Evaluation of shallow groundwater dynamics after water supplement in North China Plain based on attention-GRU model

Abstract

The continuous ecological river supplement has enhanced the recharge of groundwater in the North China Plain, and alleviated the depletion of groundwater resources. In the study of ecological river supplement, efficient quantitative prediction of groundwater level (GWL) and groundwater storage (GWS) is a crucial issue. To predict GWL and estimate the variation of GWS in the North China Plain, this paper uses the attention-gated recurrent unit (Attention-GRU) model as a primary method and coefficient of determination (R2) and root mean square error (RMSE) as the indices to evaluate model performance.
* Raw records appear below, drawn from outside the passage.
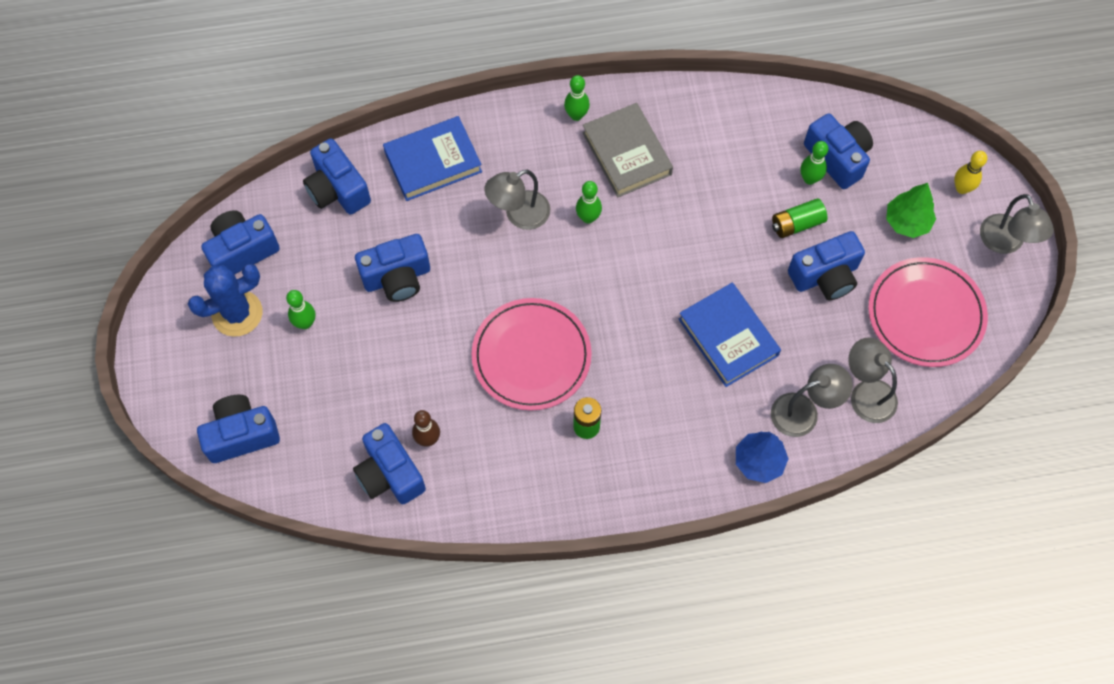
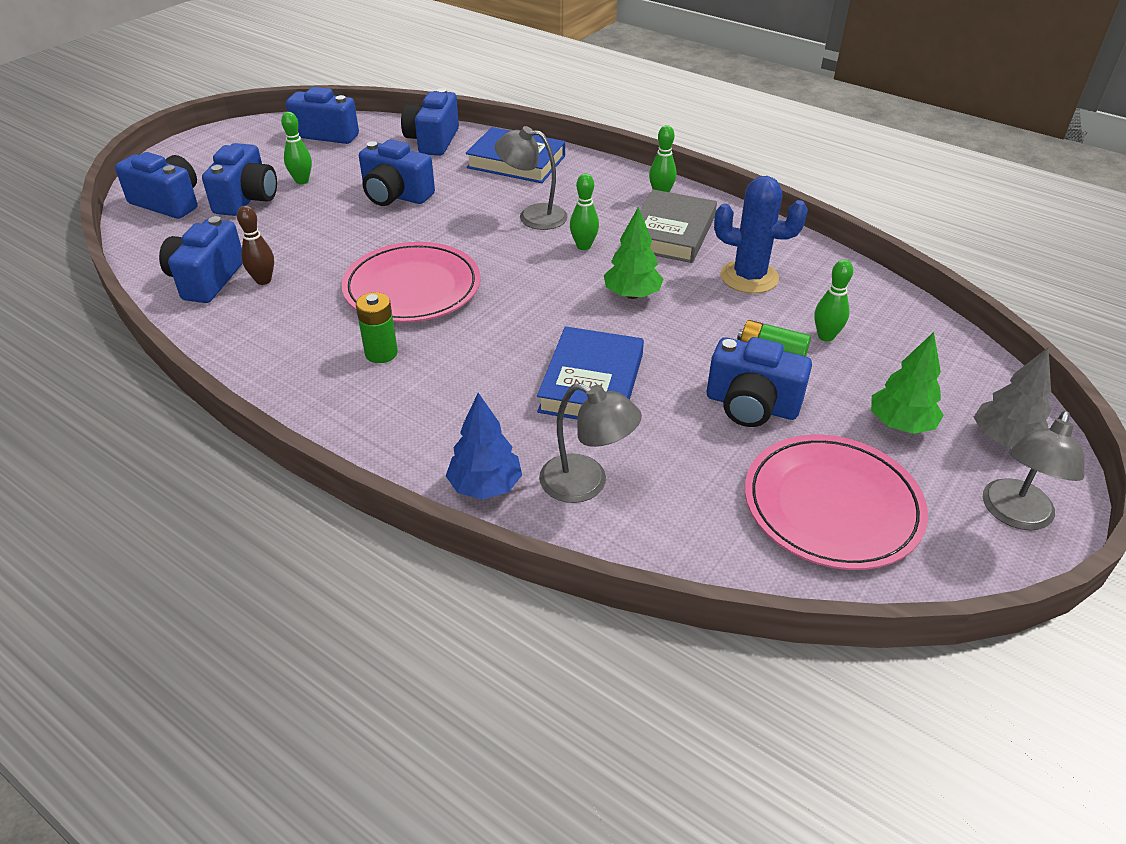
camera: 45 degrees right, 25 degrees down
blue cactus [188,264,262,337] -> blue cactus moved to [714,176,808,294]
blue camera [804,113,873,189] -> blue camera moved to [202,143,277,216]
grey lamp [848,337,898,423] -> none
yellow bowling pin [954,151,987,194] -> grey tree [974,347,1052,448]
none -> green tree [604,207,663,299]

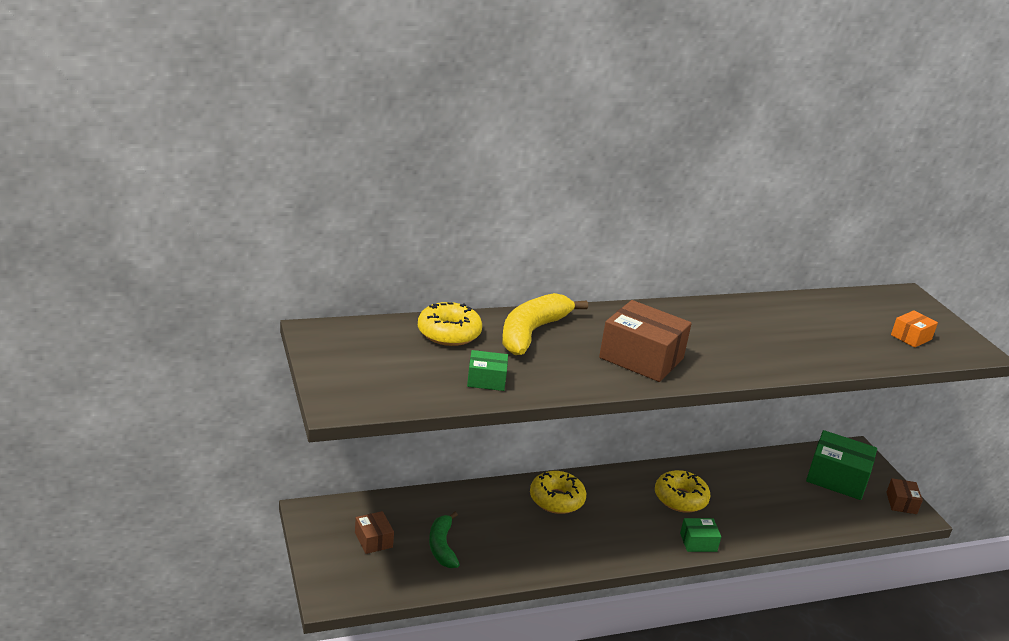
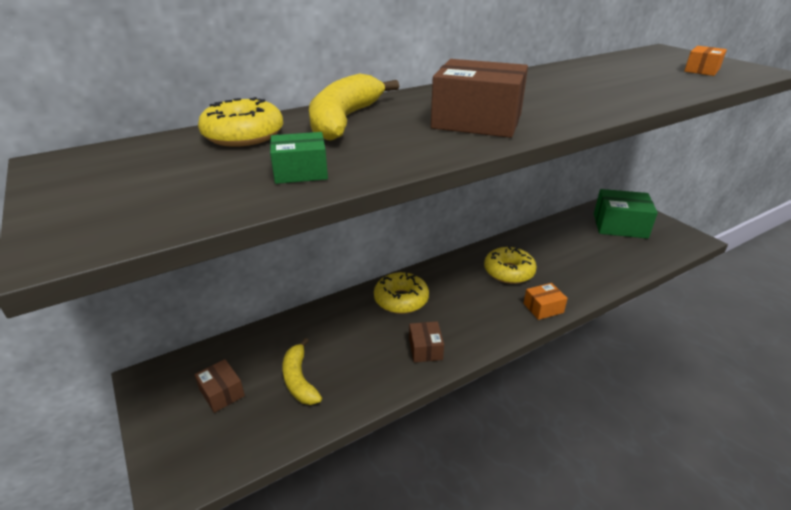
camera: 10 degrees left, 5 degrees up
green banana [429,512,460,568] -> yellow banana [282,338,322,405]
green box [680,518,721,552] -> orange box [524,283,568,320]
brown box [886,478,923,514] -> brown box moved to [409,321,444,362]

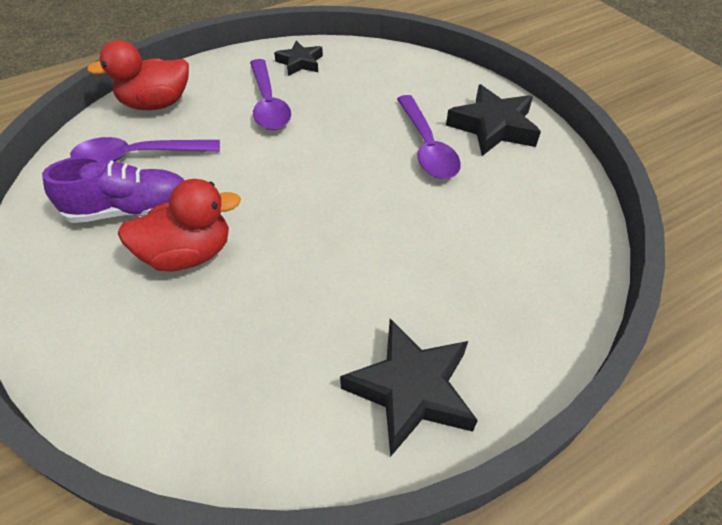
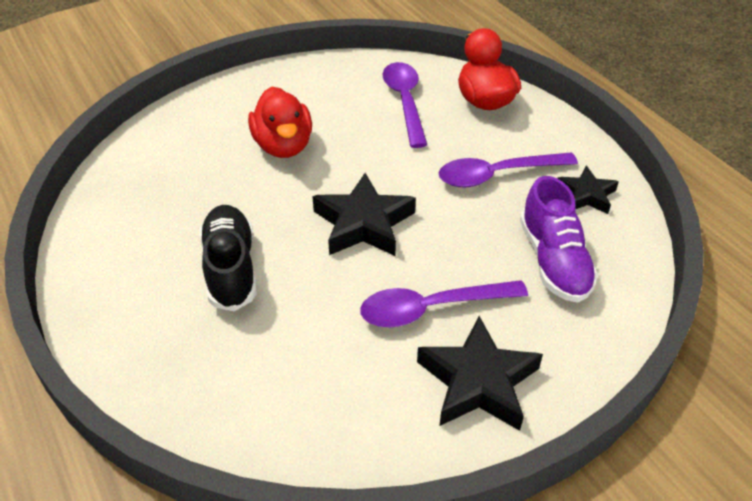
camera: 90 degrees right, 5 degrees down
purple shoe [42,156,185,223] -> purple shoe moved to [520,176,598,303]
black star [340,319,478,457] -> black star moved to [312,173,416,256]
none -> black shoe [199,205,257,311]

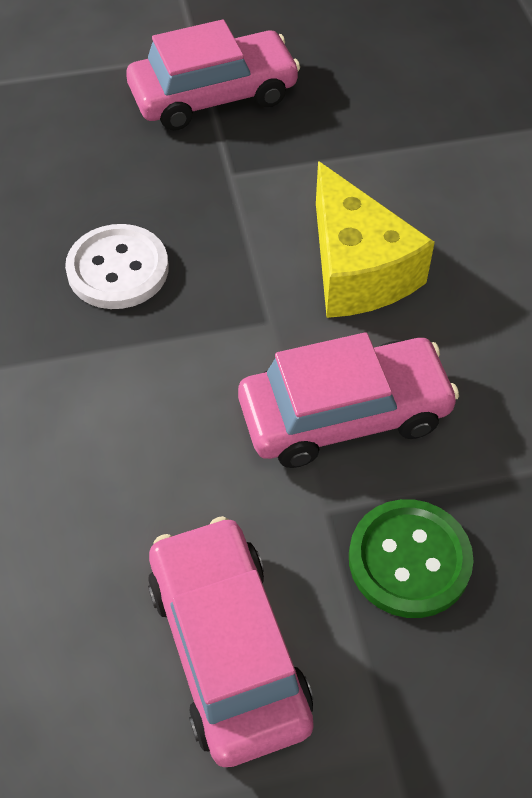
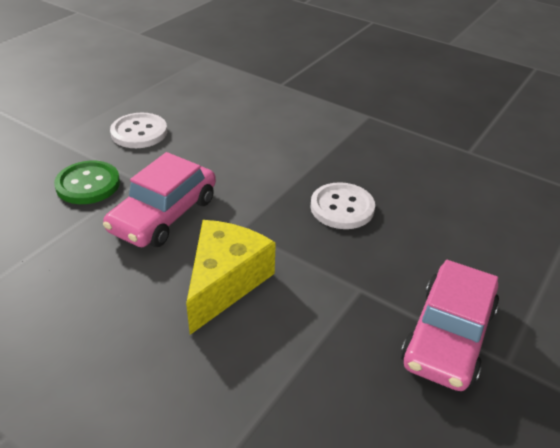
camera: 135 degrees right, 15 degrees down
pink car [148,516,314,767] -> white button [110,113,167,148]
yellow cheese [316,161,435,318] -> yellow cheese turned 90 degrees clockwise [186,220,276,335]

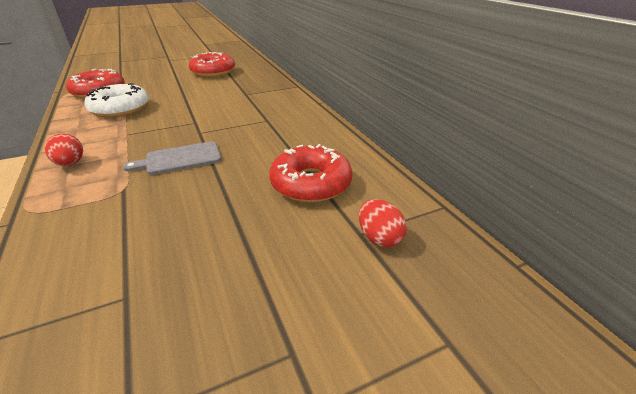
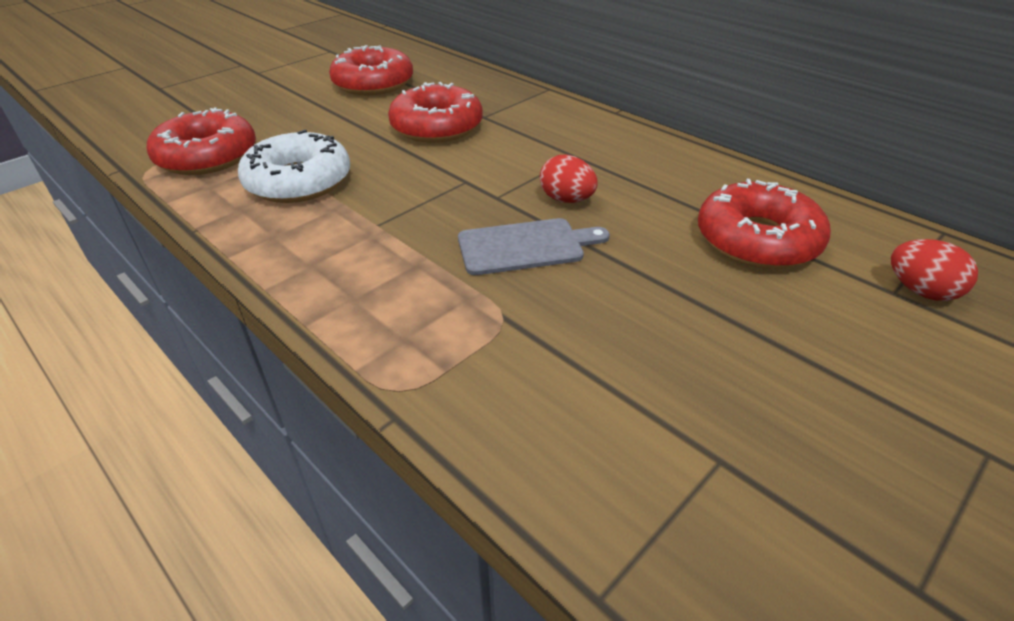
camera: 20 degrees left, 5 degrees up
red egg [45,133,83,166] -> red egg moved to [540,155,598,203]
grey cutting board [123,141,221,175] -> grey cutting board turned 150 degrees counterclockwise [458,218,610,275]
none -> red donut [388,82,483,143]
Compared to traditional recursive neural network (RNN) and long short-term memory (LSTM) model, Attention-GRU model demonstrated an outstanding performance, as the RMSE is respectively 0.5 m and 2.28 m in the training and testing periods, and the R2 is 0.87 and 0.68. With the usage of the convolution neural network (CNN) model, the specific yield field was continuously updated from 2018 to 2021. The average annual variation of GWS estimated by this method is respectively −15.19 × 104 m3, −13.29 × 104 m3, 2.55×104 m3 and 100.05×104 m3 from 2018 to 2021 in the North China Plain. Besides, the semiannual GWS variation, calculated using the updated specific yield, is −59.56 × 104 m3 in 2022. Furthermore, the influence of the reference time length and the driving factors were evaluated. Results show that the precipitation, evaporation and human activities are the most important temporal features influencing the changes in GWS, and the changes in different areas have varying local characteristics. In the piedmont plain, river ecological recharge played a crucial role for groundwater storage recovery. When it moved to the coastal plain, the contribution rate of recharge decreased from 23% to 11%. In addition, the optimal reference time length used in Attention-GRU model varies in different hydrogeology divisions, and the specific yield variation would result in substantial differences for the GWS estimation under different climate conditions and human activities. The systematic framework proposed in this paper is effective for evaluating and predicting GWL and GWS, and thereby able to support the management and development of groundwater, and provide a guidance for ecological river supplement.